By Megan Obert and Adina Smith Women in Action

Roughly 21 million American adults have an alcohol or drug addiction. Of these, nearly 50 percent also have mental health issues. The most common mental health issues that occur alongside substance addiction are depression and anxiety.

There is a chicken-egg debate about which is present first, the substance use or the mental illness. Some researchers propose substance addiction creates depression and anxiety because of the added work stress due to hangovers, substance use at work, difficulty concentrating, trouble sustaining relationships, increased financial problems, or constant worry about where to get the next fix. Others believe mental illness comes first, and to cope with the depression and/or anxiety some people self-medicate with alcohol or drugs.

Regardless, it’s apparent that a large and increasing number of people are suffering from both mental illness and substance abuse.

Doctors describe a person with both mental illness and substance addiction as having co-occurring disorders. The illness and addiction feed on each other, and having both often leads to a worsening of both if left untreated. Having these co-occurring disorders is also linked to having higher rates of chronic health problems and a higher mortality rate than the general population.

Seeking help for both disorders is more beneficial than just treating one. For example, a person could stop self-medicating with alcohol, but he or she might still feel depressed – in which case a relapse with alcohol is likely. In addition, alcohol and some illicit drugs exacerbate both depression and anxiety, decrease the effectiveness of anti-depressants, and make therapy less effective.

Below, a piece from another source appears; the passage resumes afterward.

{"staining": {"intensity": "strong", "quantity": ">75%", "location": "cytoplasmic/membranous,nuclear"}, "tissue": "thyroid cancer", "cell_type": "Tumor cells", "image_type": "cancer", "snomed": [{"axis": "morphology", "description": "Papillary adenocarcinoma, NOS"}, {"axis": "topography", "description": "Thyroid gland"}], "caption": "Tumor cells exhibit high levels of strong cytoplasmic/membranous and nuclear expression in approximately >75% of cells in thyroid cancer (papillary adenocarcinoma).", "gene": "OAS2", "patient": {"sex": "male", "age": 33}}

If you’re concerned about your alcohol or drug use, asking yourself the following questions can help determine if you need help:

– Have you ever felt the need to cut down on your drinking or drug use?
– Do you get annoyed at criticism by others about your drinking or drug use?
– Have you ever felt guilty about your drinking or drug use, or about something you did while drinking or using drugs?
– Have you ever felt the need for a drink or the use of drugs early in the morning?

One positive answer to any of these questions indicates you may be at risk for developing a problem with drugs and alcohol.

Megan Obert is the Big Sky Community Counseling intern. Adina Smith, Ph.D. is a psychologist and an Associate Professor in the MSU Department of Counseling.

Resources for substance addiction and mental illness
There are resources available in Big Sky for people suffering from substance addiction and/or mental illness.

The MSU Human Development Clinic, in partnership with Women In Action, provides low-cost counseling services on Mondays and Wednesdays. The clinic can help determine the presence of substance addiction and/or mental illness. It can also provide quality counseling for mental illness and when substance abuse treatment is necessary, counseling in conjunction with this treatment. Contact the Human Development Clinic at (406) 570-3907.

Another local resource, Alcoholics Anonymous, meets downstairs in the Big Sky Chapel on Tuesdays at 5:30 p.m., Thursdays at 8 p.m. and Saturdays at 7:30 a.m. These meetings are open and available to anyone interested in the AA program.